The tweet states: “Tropical Cyclone Oma, Category 2, remains slow moving to the North West of Vanuatu. It will likely move towards the South West in the days ahead, generating dangerous surf about southern beaches from Tuesday, however at this stage Oma is not expected to reach the QLD coast.

Below is a timeline of Cyclone Oma’s development, compiled from Wikipedia’s timeline of Cyclone Oma.

February 7th: A tropical low was discovered on the coast of Vanuatu, in the South Pacific Basin

February 10th: The tropical low moves out of the basin South Pacific Basin

February 11th: The conditions of the tropical low strengthens to take the form of a tropical cyclone, and gets its name: Cyclone Oma

February 15: The cycloned reaches peak intensity, and is given the status of a severe tropical cyclone

February 21st: The cyclone re-enters the South Pacific basin and is categorised as a category 2 cyclone.


3. What Category is Cyclone Oma?


Cyclone Oma was declared a category 3 cyclone during peak intensity on February 16th (source), but weakened to a category 2 while approaching the Australian Coast according to The Bureau of Meteorology.

For reference, below is a summary of the various categories of cyclone, provided by The Bureau of Meteorology.
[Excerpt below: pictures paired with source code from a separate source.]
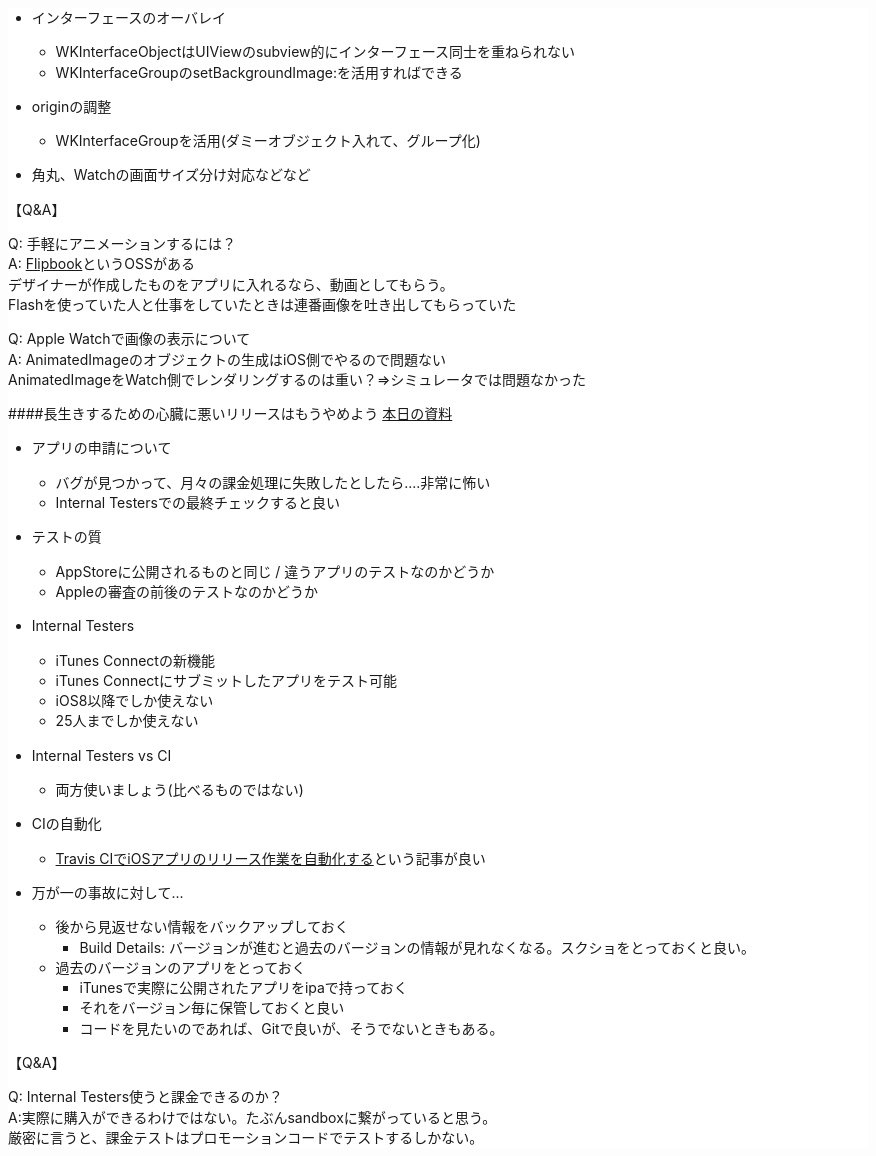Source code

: * インターフェースのオーバレイ
    * WKInterfaceObjectはUIViewのsubview的にインターフェース同士を重ねられない  
    * WKInterfaceGroupのsetBackgroundImage:を活用すればできる

* originの調整
    * WKInterfaceGroupを活用(ダミーオブジェクト入れて、グループ化)  

* 角丸、Watchの画面サイズ分け対応などなど

【Q&A】  

Q: 手軽にアニメーションするには？  
A: [Flipbook](https://github.com/frosty/Flipbook)というOSSがある  
デザイナーが作成したものをアプリに入れるなら、動画としてもらう。  
Flashを使っていた人と仕事をしていたときは連番画像を吐き出してもらっていた  

Q: Apple Watchで画像の表示について  
A: AnimatedImageのオブジェクトの生成はiOS側でやるので問題ない  
AnimatedImageをWatch側でレンダリングするのは重い？⇒シミュレータでは問題なかった  

####長生きするための心臓に悪いリリースはもうやめよう
[本日の資料](https://speakerdeck.com/tokorom/chang-sheng-kisurutamenixin-zang-nie-iririsuhamouyameyou)  

* アプリの申請について
    * バグが見つかって、月々の課金処理に失敗したとしたら....非常に怖い  
    * Internal Testersでの最終チェックすると良い

* テストの質
    * AppStoreに公開されるものと同じ / 違うアプリのテストなのかどうか  
    * Appleの審査の前後のテストなのかどうか  

* Internal Testers  
    * iTunes Connectの新機能
    * iTunes Connectにサブミットしたアプリをテスト可能
    * iOS8以降でしか使えない
    * 25人までしか使えない

* Internal Testers vs CI  
    * 両方使いましょう(比べるものではない)

* CIの自動化
    * [Travis CIでiOSアプリのリリース作業を自動化する](http://kishikawakatsumi.hatenablog.com/entry/20141022/1413963656)という記事が良い  

* 万が一の事故に対して... 
    * 後から見返せない情報をバックアップしておく
        * Build Details: バージョンが進むと過去のバージョンの情報が見れなくなる。スクショをとっておくと良い。  
    * 過去のバージョンのアプリをとっておく
        * iTunesで実際に公開されたアプリをipaで持っておく
        * それをバージョン毎に保管しておくと良い
        * コードを見たいのであれば、Gitで良いが、そうでないときもある。  

【Q&A】  

Q: Internal Testers使うと課金できるのか？  
A:実際に購入ができるわけではない。たぶんsandboxに繋がっていると思う。  
厳密に言うと、課金テストはプロモーションコードでテストするしかない。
This indicates that at a category 2 cyclone with destructive wind speeds of between 126 – 164 km p/h have been experienced near the coastline of Queensland.

Table indicating the severity of category 1 - 5 cyclones


4. What Damage has been caused so far?


As of February 22nd 2019, no damage has been incurred on the Australian coast, however this may change by next week according to this article by the Guardian (source).

The most large-scale damage from Cyclone Oma has been seen where the tropical cyclone first formed, in New Caledonia and Vanuatu.

It has been reported in this video that thousands of homes have been destroyed in New Caledonia, with minimal human injury and no deaths.

But what has been a major concern is the amount of crops and harvests that have been destroyed, causing a strain on the local economy (source).

A local news source in Vanuatu has reported that 76 homes have had their crop gardens destroyed, which will likely result in a food shortage. The Vanuatu government are however still estimating damages, and will release a report shortly.


5. Which Australian areas has The Bureau of Meteorology issued warnings for?


On February 22nd, The Bureau of Meteorology issued a warning for the a list of Australian locations, insisting that people stay clear of trees and powerlines which might fall, store their cars under cover, and to stay well away from the beaches and coastline.

The locations in the most danger and who should heed the warnings are said to be:

  • Gold Coast
  • Maroochydore
  • Moreton Island
  • North Stradbroke Island
  • Noosa Head
  • Caloundra
  • Rainbow Beach
  • Fraser Island
  • Tamborine Mountain
  • Springbrook

In another statement, The Bureau issued a warning that Cyclone Oma will be close enough to the coast of Queensland and New South Wales to result in direct impacts, although it’s not expected to actually make landfall (Source).


6. When was the last time Brisbane was at risk of a Cyclone?


Brisbane experienced severe flooding as a result of Cyclone Wanda in 1974 in which 16 people lost their lives, mostly due to drownings. About 8,500 Brisbane homes were flooded during this disaster of which 6,000 could not be recovered from the damages incurred (source)

The flood caused in Brisbane by Cyclone Wanda resulted in a number of new measures implemented to prevent future disasters of this nature, including the erection of the Wivenhoe Dam along the Brisbane River.


7. Where can official statements from the Bureau of Meteorology be found?


The Bureau of Meteorology released a new media release on February 21st stating: “Cyclone Oma to approach the southeast Queensland coast this weekend”. The Bureau  post frequent updates, warnings and media releases regarding Cyclone Oma on their Warnings Summary page which you can keep an eye on to stay abreast of the situation.